Flutist apologizes for departure, says he was misquoted
Dufour apologized to the orchestra members for his abrupt departure from Los Angeles, citing "personal circumstances" and the need to have shoulder surgery in February. The flutist wrote that he "felt it best to have the surgery in Chicago, and remain there during my recovery."
Earlier this month, Dufour — considered one of the preeminent flutists in the orchestral world — resumed his post with the Chicago Symphony Orchestra. He had joined the L.A. Phil in September on a one-year trial basis during which time he was allowed to hold positions with both orchestras.
Dufour's departure from Los Angeles, which was announced last week, comes only a few months into his contract with the L.A. Phil.
In the e-mail Wednesday, which was also forwarded to some members of the media, Dufour criticized an article that appeared last week in the Sun-Times. The article quoted the flutist as saying that musicians in L.A. "have no tradition there — no tradition of sound and no tradition of working together as a dedicated ensemble. Maybe they will have that someday in the future." He has declined repeated opportunities to speak to the Los Angeles Times.
Dufour claimed he was misquoted and attacked the article, saying: "I sincerely hope that none of you have read it, but if any of you have seen it, I beg you not to pay any attention to it."
He continued: "The Chicago reporters seem to like slanting every article to favor Chicago's orchestra, even if it makes everyone else look bad. I never said or thought any negative things about the LA Phil, in fact I feel quite the opposite."
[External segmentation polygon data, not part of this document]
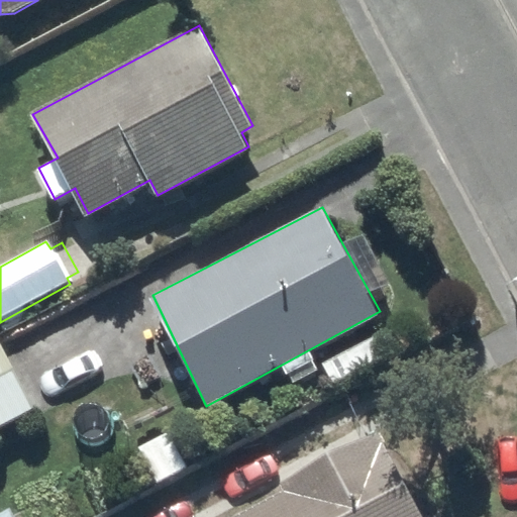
[(0,425),(35,405),(0,339),(0,425)]
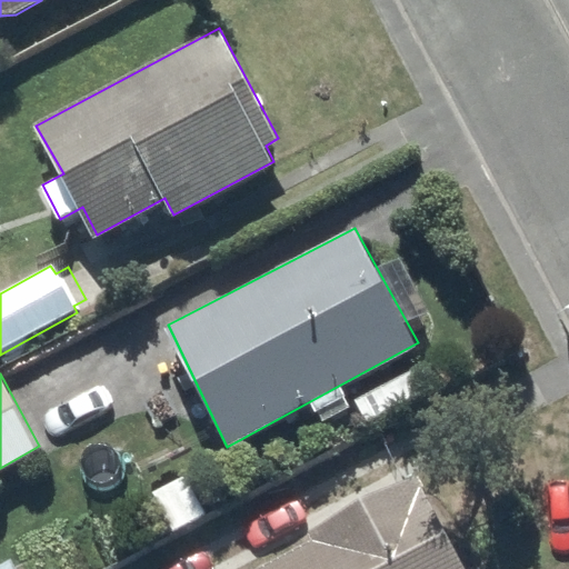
[(256,568),(466,568),(426,493),(417,499),(407,479),(310,530),(315,538),(256,568)]
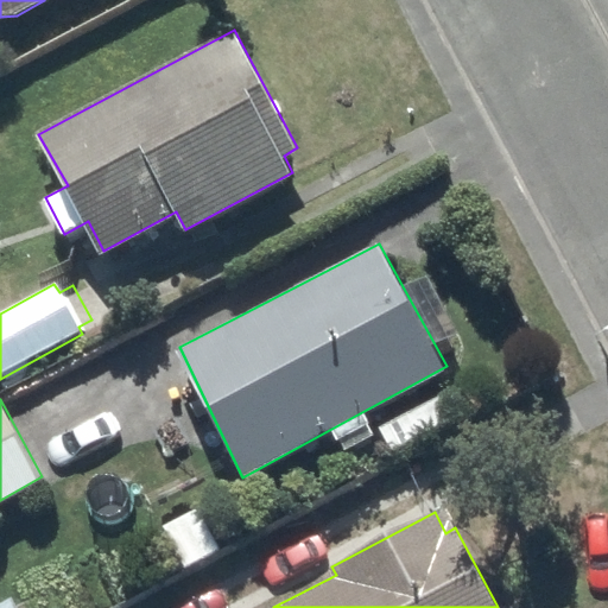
All buildings are outlined.
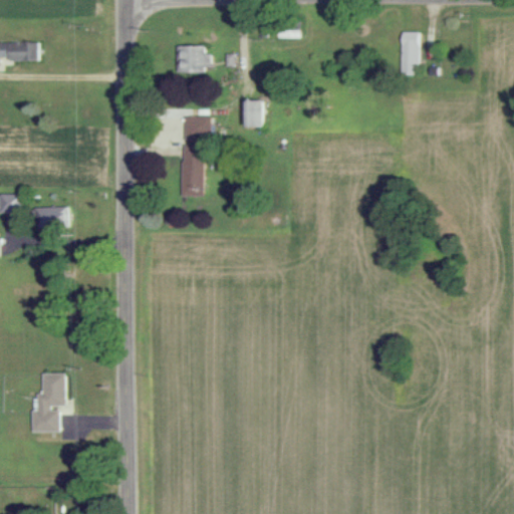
[(419,31),(403,31),(403,70),(419,70),(419,31)]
Andrew Patner, who wrote the article for the Sun-Times, told The Times that he stands by his reporting. As of Sunday, the Sun-Times had not run a correction to the article.
"Mathieu Dufour is one of the world's great flutists and a great professional musician. Nothing that a newspaper writer or anyone else does or says over the years, good or bad, has (affected or will affect) his extraordinary playing," Patner wrote in a comment on a Los Angeles Times' blog.
"Great music making will always matter more than what any of us has to scribble about it, here or elsewhere."
Patner also serves as a critic for radio station WFMT-FM in Chicago. In the past, the radio station produced concerts for the CSO but no longer does, according to a spokeswoman for the station.
In the e-mail to L.A. Phil colleagues, Dufour, a French-born flutist, stated that the decision to return to Chicago was made by him and his fiancee.
"The decision to leave L.A. was extremely difficult for me, as I had a truly memorable and enjoyable time playing with all of you," he wrote to the orchestra.
"For me, the concerts we played together were a thrill and I was excited to be on board the new journey that the orchestra is taking with Gustavo Dudamel."